Objectif:
Reproduisez fidèlement le passage du texte extrait qui va de « Doogie avait l'air » jusqu'à « cela s'est-il passé ? » inclus.

Texte extrait:
##########

Doogie avait l'air convaincu que c'était celle-ci qu'il fallait présenter en premier, du coup nous l'avons suivi. De toute façon, il n'y a pas de bon ou de mauvais choix. Bien sûr, quand tu es un rockeur, tu as envie de choisir la chanson qui représente le mieux ce que tu fais, pour ne pas perdre le public. En live, la chanson a bien marché, le public a mieux réagi que lorsque nous avions présenté "Horizons" avant la sortie de Bridge the Gap. C'est une chanson groovy, le public rentre dedans vite, du coup, Doogie a sûrement eu raison.

D'ailleurs, lors de cette tournée, vous avez donné onze concerts en France. Comment cela s'est-il passé ?

##########

Lignes répertoriées:
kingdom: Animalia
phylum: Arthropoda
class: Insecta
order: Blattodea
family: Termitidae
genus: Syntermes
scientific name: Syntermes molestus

##########

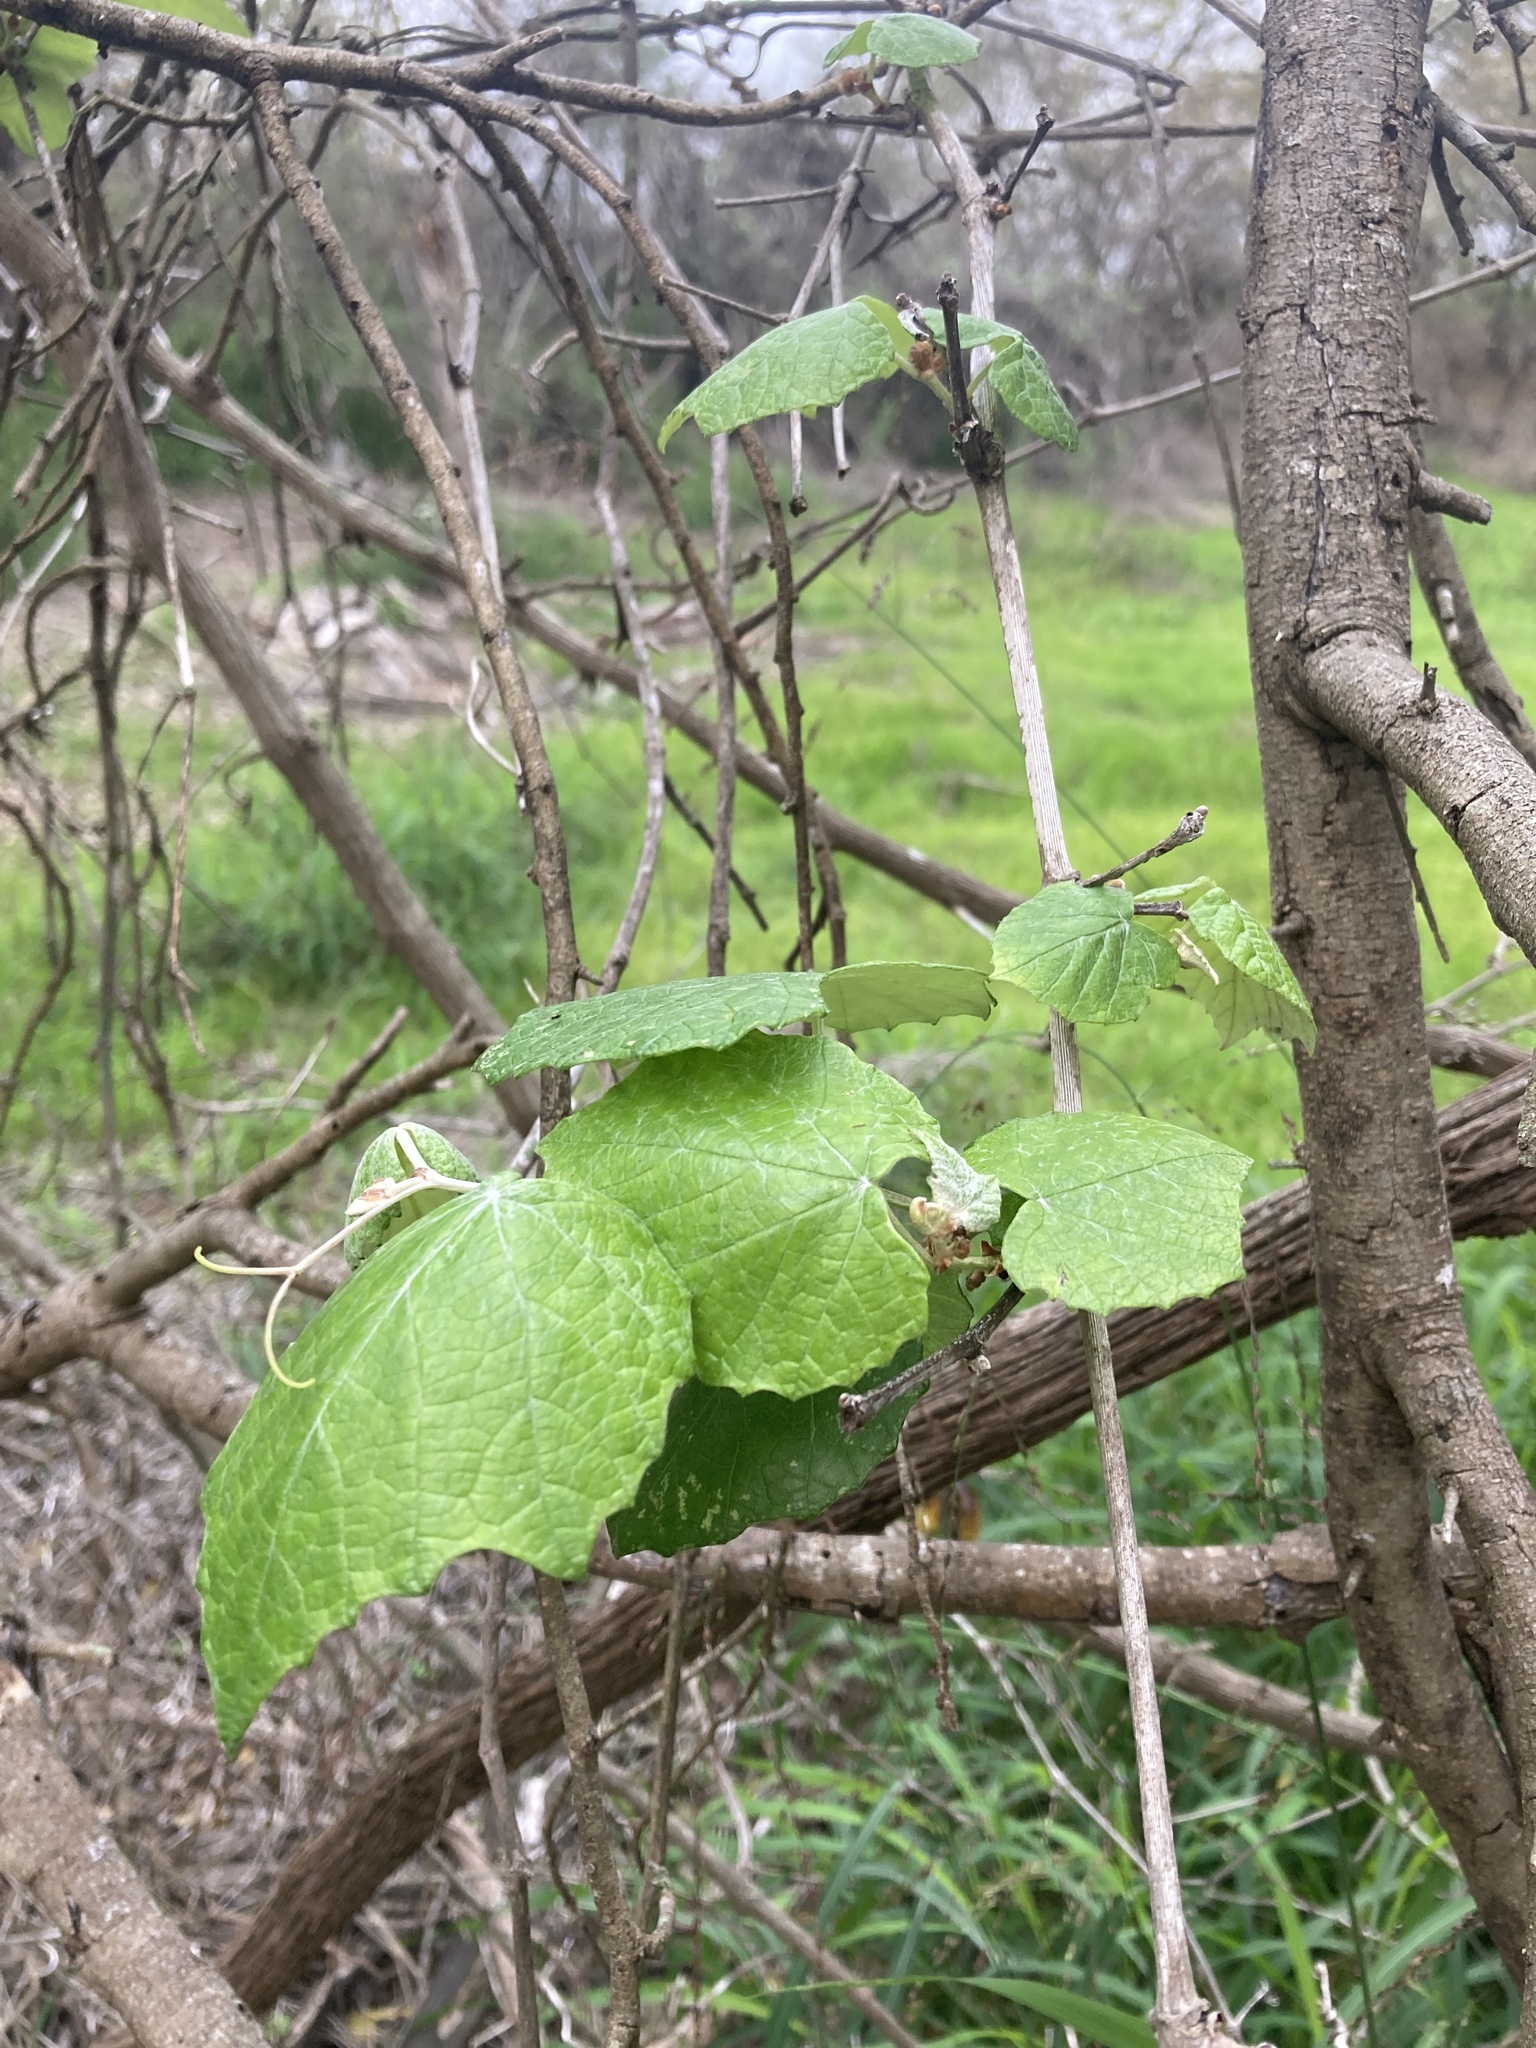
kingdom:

##########

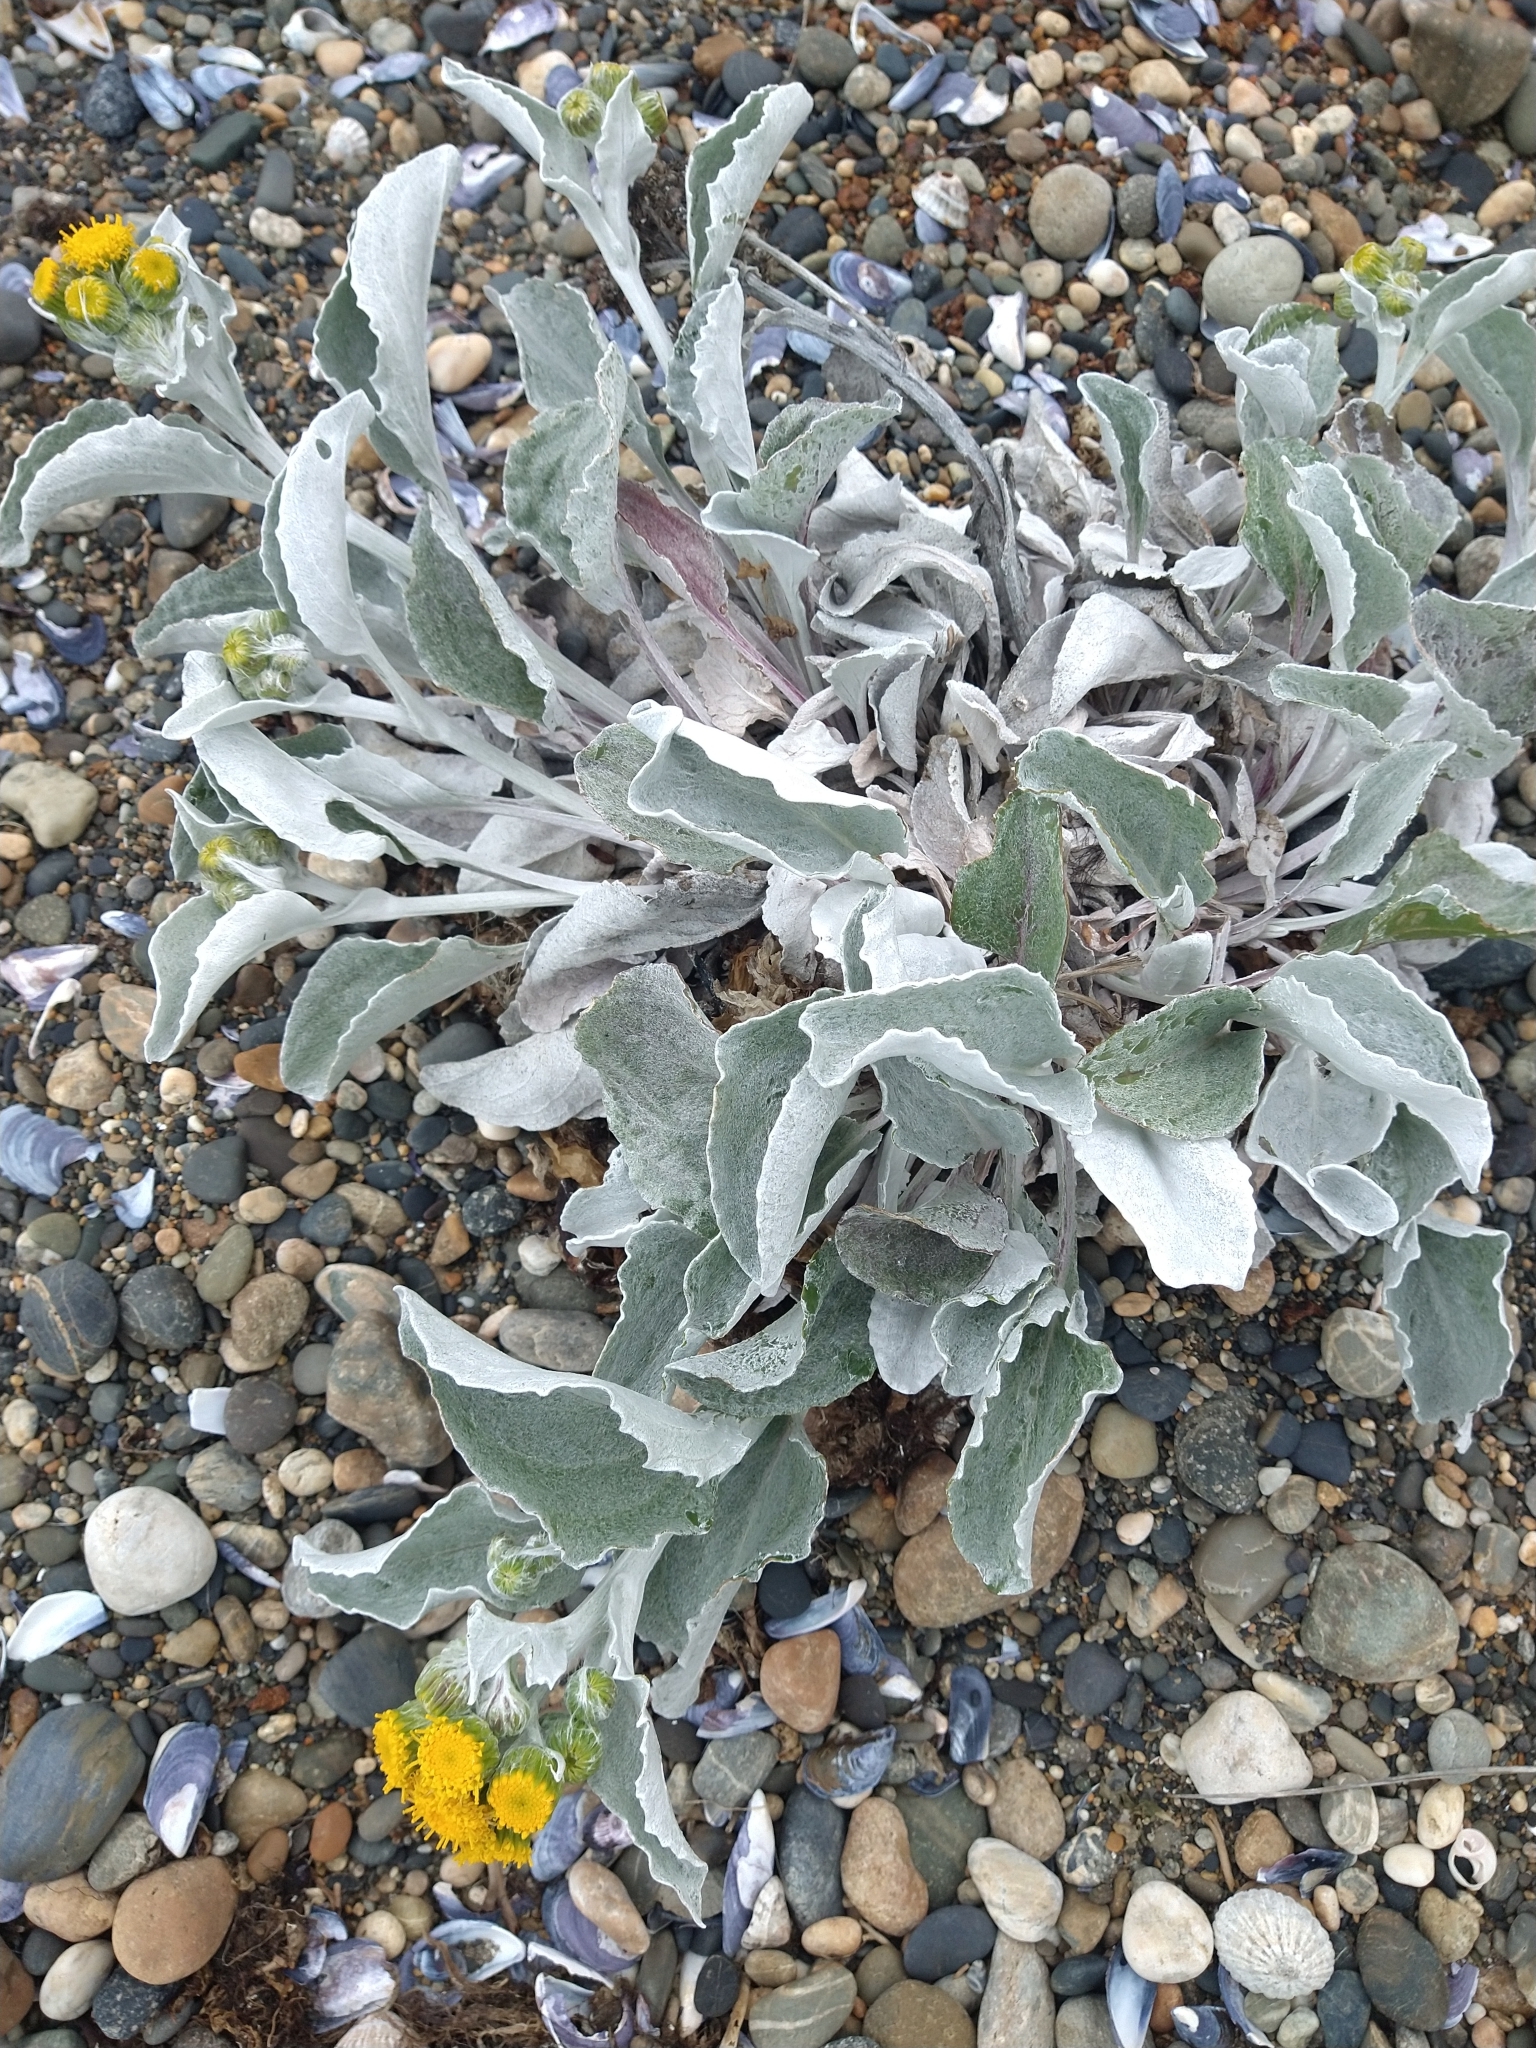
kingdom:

##########

Réponse:
Doogie avait l'air convaincu que c'était celle-ci qu'il fallait présenter en premier, du coup nous l'avons suivi. De toute façon, il n'y a pas de bon ou de mauvais choix. Bien sûr, quand tu es un rockeur, tu as envie de choisir la chanson qui représente le mieux ce que tu fais, pour ne pas perdre le public. En live, la chanson a bien marché, le public a mieux réagi que lorsque nous avions présenté "Horizons" avant la sortie de Bridge the Gap. C'est une chanson groovy, le public rentre dedans vite, du coup, Doogie a sûrement eu raison.

D'ailleurs, lors de cette tournée, vous avez donné onze concerts en France. Comment cela s'est-il passé ?